In projectile motion, the path followed by an object is often shaped like a parabola. This is because the object moves both horizontally and vertically under the influence of gravity. The equation of the parabola is derived by eliminating air resistance to make the calculations simpler.

In our exercise, the parabolic path is represented by the equation \(x^{2} = -49y + 4900\). This equation helps us understand how the projectile moves and what shape the path takes. The "\(x\)" represents the horizontal movement, while the "\(y\)" represents the vertical fall.

• Each point \((x, y)\) on this curve tells us the position of the projectile at a particular instant of time.
• The negative sign in the path equation indicates that as the projectile moves forward, it also falls downwards due to gravity.

This simple yet effective mathematical representation allows us to predict the course of the projectile effectively.

One of the primary concerns with projectile motion is how far the object will travel horizontally. The horizontal distance, often termed "range", shows the reach or extent of how far the projectile can go before hitting the ground. In this situation, the horizontal distance is calculated using the parabolic equation and setting the vertical component, \(y\), to zero.
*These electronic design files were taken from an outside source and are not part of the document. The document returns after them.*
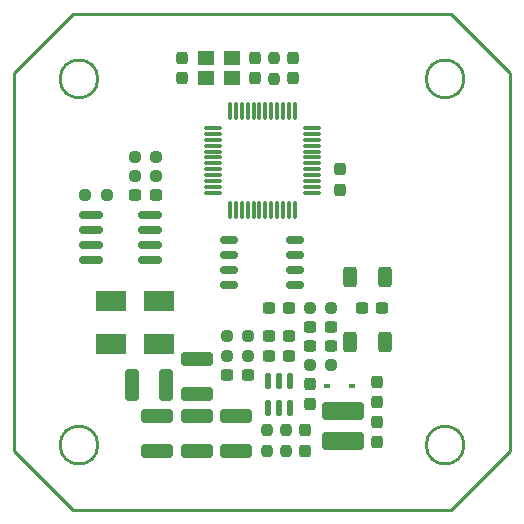
<source format=gbr>
%TF.GenerationSoftware,KiCad,Pcbnew,(6.0.5)*%
%TF.CreationDate,2023-02-02T15:23:46+08:00*%
%TF.ProjectId,Step_Ctrl_V2,53746570-5f43-4747-926c-5f56322e6b69,rev?*%
%TF.SameCoordinates,Original*%
%TF.FileFunction,Soldermask,Bot*%
%TF.FilePolarity,Negative*%
%FSLAX46Y46*%
G04 Gerber Fmt 4.6, Leading zero omitted, Abs format (unit mm)*
G04 Created by KiCad (PCBNEW (6.0.5)) date 2023-02-02 15:23:46*
%MOMM*%
%LPD*%
G01*
G04 APERTURE LIST*
G04 Aperture macros list*
%AMRoundRect*
0 Rectangle with rounded corners*
0 $1 Rounding radius*
0 $2 $3 $4 $5 $6 $7 $8 $9 X,Y pos of 4 corners*
0 Add a 4 corners polygon primitive as box body*
4,1,4,$2,$3,$4,$5,$6,$7,$8,$9,$2,$3,0*
0 Add four circle primitives for the rounded corners*
1,1,$1+$1,$2,$3*
1,1,$1+$1,$4,$5*
1,1,$1+$1,$6,$7*
1,1,$1+$1,$8,$9*
0 Add four rect primitives between the rounded corners*
20,1,$1+$1,$2,$3,$4,$5,0*
20,1,$1+$1,$4,$5,$6,$7,0*
20,1,$1+$1,$6,$7,$8,$9,0*
20,1,$1+$1,$8,$9,$2,$3,0*%
G04 Aperture macros list end*
%TA.AperFunction,Profile*%
%ADD10C,0.250000*%
%TD*%
%ADD11RoundRect,0.137500X0.137500X-0.525000X0.137500X0.525000X-0.137500X0.525000X-0.137500X-0.525000X0*%
%ADD12R,2.500000X1.800000*%
%ADD13R,1.400000X1.200000*%
%ADD14RoundRect,0.150000X0.825000X0.150000X-0.825000X0.150000X-0.825000X-0.150000X0.825000X-0.150000X0*%
%ADD15RoundRect,0.175000X0.575000X0.175000X-0.575000X0.175000X-0.575000X-0.175000X0.575000X-0.175000X0*%
%ADD16RoundRect,0.075000X-0.075000X0.662500X-0.075000X-0.662500X0.075000X-0.662500X0.075000X0.662500X0*%
%ADD17RoundRect,0.075000X-0.662500X0.075000X-0.662500X-0.075000X0.662500X-0.075000X0.662500X0.075000X0*%
%ADD18RoundRect,0.250000X0.312500X0.625000X-0.312500X0.625000X-0.312500X-0.625000X0.312500X-0.625000X0*%
%ADD19RoundRect,0.237500X0.250000X0.237500X-0.250000X0.237500X-0.250000X-0.237500X0.250000X-0.237500X0*%
%ADD20RoundRect,0.237500X-0.250000X-0.237500X0.250000X-0.237500X0.250000X0.237500X-0.250000X0.237500X0*%
%ADD21RoundRect,0.237500X-0.237500X0.250000X-0.237500X-0.250000X0.237500X-0.250000X0.237500X0.250000X0*%
%ADD22RoundRect,0.237500X0.237500X-0.250000X0.237500X0.250000X-0.237500X0.250000X-0.237500X-0.250000X0*%
%ADD23RoundRect,0.400000X-1.400000X0.400000X-1.400000X-0.400000X1.400000X-0.400000X1.400000X0.400000X0*%
%ADD24R,0.600000X0.450000*%
%ADD25RoundRect,0.237500X-0.237500X0.300000X-0.237500X-0.300000X0.237500X-0.300000X0.237500X0.300000X0*%
%ADD26RoundRect,0.237500X0.300000X0.237500X-0.300000X0.237500X-0.300000X-0.237500X0.300000X-0.237500X0*%
%ADD27RoundRect,0.237500X-0.300000X-0.237500X0.300000X-0.237500X0.300000X0.237500X-0.300000X0.237500X0*%
%ADD28RoundRect,0.237500X0.237500X-0.300000X0.237500X0.300000X-0.237500X0.300000X-0.237500X-0.300000X0*%
%ADD29RoundRect,0.250000X-1.100000X0.325000X-1.100000X-0.325000X1.100000X-0.325000X1.100000X0.325000X0*%
%ADD30RoundRect,0.250000X1.100000X-0.325000X1.100000X0.325000X-1.100000X0.325000X-1.100000X-0.325000X0*%
%ADD31RoundRect,0.250000X0.325000X1.100000X-0.325000X1.100000X-0.325000X-1.100000X0.325000X-1.100000X0*%
G04 APERTURE END LIST*
D10*
X146761000Y-114300000D02*
G75*
G03*
X146761000Y-114300000I-1600000J0D01*
G01*
X145661000Y-119800000D02*
X150661000Y-114800000D01*
X113661000Y-119800000D02*
X145661000Y-119800000D01*
X150661000Y-114800000D02*
X150661000Y-82800000D01*
X145661000Y-77800000D02*
X150661000Y-82800000D01*
X115761000Y-83300000D02*
G75*
G03*
X115761000Y-83300000I-1600000J0D01*
G01*
X146761000Y-83300000D02*
G75*
G03*
X146761000Y-83300000I-1600000J0D01*
G01*
X115761000Y-114300000D02*
G75*
G03*
X115761000Y-114300000I-1600000J0D01*
G01*
X145661000Y-77800000D02*
X113661000Y-77800000D01*
X108661000Y-82800000D02*
X108661000Y-114800000D01*
X108661000Y-82800000D02*
X113661000Y-77800000D01*
X113661000Y-119800000D02*
X108661000Y-114800000D01*
D11*
%TO.C,U1*%
X132050000Y-111137500D03*
X131100000Y-111137500D03*
X130150000Y-111137500D03*
X130150000Y-108862500D03*
X131100000Y-108862500D03*
X132050000Y-108862500D03*
%TD*%
D12*
%TO.C,D4*%
X116900000Y-102100000D03*
X120900000Y-102100000D03*
%TD*%
D13*
%TO.C,Y1*%
X124950000Y-83250000D03*
X127150000Y-83250000D03*
X127150000Y-81550000D03*
X124950000Y-81550000D03*
%TD*%
D14*
%TO.C,U4*%
X120175000Y-94795000D03*
X120175000Y-96065000D03*
X120175000Y-97335000D03*
X120175000Y-98605000D03*
X115225000Y-98605000D03*
X115225000Y-97335000D03*
X115225000Y-96065000D03*
X115225000Y-94795000D03*
%TD*%
D15*
%TO.C,U3*%
X132460000Y-96895000D03*
X132460000Y-98165000D03*
X132460000Y-99435000D03*
X132460000Y-100705000D03*
X126860000Y-100705000D03*
X126860000Y-99435000D03*
X126860000Y-98165000D03*
X126860000Y-96895000D03*
%TD*%
D16*
%TO.C,U2*%
X126950000Y-86037500D03*
X127450000Y-86037500D03*
X127950000Y-86037500D03*
X128450000Y-86037500D03*
X128950000Y-86037500D03*
X129450000Y-86037500D03*
X129950000Y-86037500D03*
X130450000Y-86037500D03*
X130950000Y-86037500D03*
X131450000Y-86037500D03*
X131950000Y-86037500D03*
X132450000Y-86037500D03*
D17*
X133862500Y-87450000D03*
X133862500Y-87950000D03*
X133862500Y-88450000D03*
X133862500Y-88950000D03*
X133862500Y-89450000D03*
X133862500Y-89950000D03*
X133862500Y-90450000D03*
X133862500Y-90950000D03*
X133862500Y-91450000D03*
X133862500Y-91950000D03*
X133862500Y-92450000D03*
X133862500Y-92950000D03*
D16*
X132450000Y-94362500D03*
X131950000Y-94362500D03*
X131450000Y-94362500D03*
X130950000Y-94362500D03*
X130450000Y-94362500D03*
X129950000Y-94362500D03*
X129450000Y-94362500D03*
X128950000Y-94362500D03*
X128450000Y-94362500D03*
X127950000Y-94362500D03*
X127450000Y-94362500D03*
X126950000Y-94362500D03*
D17*
X125537500Y-92950000D03*
X125537500Y-92450000D03*
X125537500Y-91950000D03*
X125537500Y-91450000D03*
X125537500Y-90950000D03*
X125537500Y-90450000D03*
X125537500Y-89950000D03*
X125537500Y-89450000D03*
X125537500Y-88950000D03*
X125537500Y-88450000D03*
X125537500Y-87950000D03*
X125537500Y-87450000D03*
%TD*%
D18*
%TO.C,R14*%
X140062500Y-105600000D03*
X137137500Y-105600000D03*
%TD*%
%TO.C,R13*%
X140062500Y-100100000D03*
X137137500Y-100100000D03*
%TD*%
D19*
%TO.C,R12*%
X133687500Y-107500000D03*
X135512500Y-107500000D03*
%TD*%
%TO.C,R11*%
X135512500Y-102700000D03*
X133687500Y-102700000D03*
%TD*%
%TO.C,R9*%
X128512500Y-106800000D03*
X126687500Y-106800000D03*
%TD*%
%TO.C,R8*%
X128512500Y-105100000D03*
X126687500Y-105100000D03*
%TD*%
D20*
%TO.C,R7*%
X114687500Y-93100000D03*
X116512500Y-93100000D03*
%TD*%
D21*
%TO.C,R6*%
X131700000Y-112987500D03*
X131700000Y-114812500D03*
%TD*%
D22*
%TO.C,R5*%
X130100000Y-114812500D03*
X130100000Y-112987500D03*
%TD*%
D21*
%TO.C,R3*%
X130700000Y-83312500D03*
X130700000Y-81487500D03*
%TD*%
D20*
%TO.C,R2*%
X118887500Y-91500000D03*
X120712500Y-91500000D03*
%TD*%
%TO.C,R1*%
X118887500Y-89900000D03*
X120712500Y-89900000D03*
%TD*%
D23*
%TO.C,L1*%
X136500000Y-111450000D03*
X136500000Y-113950000D03*
%TD*%
D24*
%TO.C,D5*%
X135150000Y-109300000D03*
X137250000Y-109300000D03*
%TD*%
D12*
%TO.C,D1*%
X120900000Y-105700000D03*
X116900000Y-105700000D03*
%TD*%
D25*
%TO.C,C25*%
X139400000Y-108937500D03*
X139400000Y-110662500D03*
%TD*%
D26*
%TO.C,C24*%
X139862500Y-102700000D03*
X138137500Y-102700000D03*
%TD*%
%TO.C,C23*%
X131962500Y-102700000D03*
X130237500Y-102700000D03*
%TD*%
%TO.C,C22*%
X135462500Y-105900000D03*
X133737500Y-105900000D03*
%TD*%
%TO.C,C21*%
X135462500Y-104300000D03*
X133737500Y-104300000D03*
%TD*%
D27*
%TO.C,C20*%
X130237500Y-106800000D03*
X131962500Y-106800000D03*
%TD*%
%TO.C,C19*%
X130237500Y-105100000D03*
X131962500Y-105100000D03*
%TD*%
D28*
%TO.C,C17*%
X122900000Y-83262500D03*
X122900000Y-81537500D03*
%TD*%
%TO.C,C14*%
X136300000Y-90937500D03*
X136300000Y-92662500D03*
%TD*%
D27*
%TO.C,C13*%
X120662500Y-93100000D03*
X118937500Y-93100000D03*
%TD*%
D28*
%TO.C,C12*%
X132300000Y-81537500D03*
X132300000Y-83262500D03*
%TD*%
%TO.C,C11*%
X139400000Y-114062500D03*
X139400000Y-112337500D03*
%TD*%
D26*
%TO.C,C10*%
X126737500Y-108400000D03*
X128462500Y-108400000D03*
%TD*%
D29*
%TO.C,C9*%
X127500000Y-111825000D03*
X127500000Y-114775000D03*
%TD*%
D30*
%TO.C,C8*%
X124200000Y-109975000D03*
X124200000Y-107025000D03*
%TD*%
D29*
%TO.C,C7*%
X120800000Y-114775000D03*
X120800000Y-111825000D03*
%TD*%
D25*
%TO.C,C6*%
X133700000Y-109137500D03*
X133700000Y-110862500D03*
%TD*%
%TO.C,C5*%
X133300000Y-113037500D03*
X133300000Y-114762500D03*
%TD*%
D29*
%TO.C,C4*%
X124200000Y-111825000D03*
X124200000Y-114775000D03*
%TD*%
D28*
%TO.C,C3*%
X129100000Y-81537500D03*
X129100000Y-83262500D03*
%TD*%
D31*
%TO.C,C2*%
X121575000Y-109200000D03*
X118625000Y-109200000D03*
%TD*%
M02*

</source>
For the given problem, the calculation follows as:

• Start with the equation \(x^{2} = -49y + 4900\).
• Set \(y = 0\) to determine when the projectile hits the ground.
• Then, solve for \(x\) to find \(x^{2} = 4900\).
• Finally, we solve \(x = \sqrt{4900} = 70\) feet.

Therefore, the ball travels 70 feet horizontally before hitting the ground. It is important to recognize that this distance depends mainly on the initial velocity and height.

Velocity in projectile motion is broken into two components: horizontal and vertical. These components are independent of each other. Horizontal velocity determines how far the projectile travels, while vertical velocity affects how long it stays in the air. In the context of a projectile fired horizontally, the initial velocity \(v\) is crucial to determining the path and the final position.

For our exercise, we used an initial horizontal velocity of 28 feet per second.

• The impact of this velocity is seen directly in the formula \(x^{2} = -\frac{v^{2}}{16}(y - s)\),
• where it ultimately calculated the projectile's reach by altering the structure of the parabola.

This velocity remains constant throughout the motion because we disregard air resistance. Consistent velocity ensures a symmetrical and predictable parabolic path.

Height plays a vital role in the motion of a projectile as it determines the starting point and helps calculate the time it takes for the projectile to hit the ground.

In this exercise, the projectile starts from a tower at a height \(s\) of 100 feet. The equation \(x^{2} = -49y + 4900\) incorporates initial height by the term \((y - s)\).

• The greater the initial height, the longer the projectile remains in the air.
• This extended time allows the object to travel a greater horizontal distance before landing.
• Height directly influences the downward component of the parabolic path.

By initiating the movement from a higher point, the projectile gets more travel time due to gravity's pull, resulting in wider coverage of horizontal distance.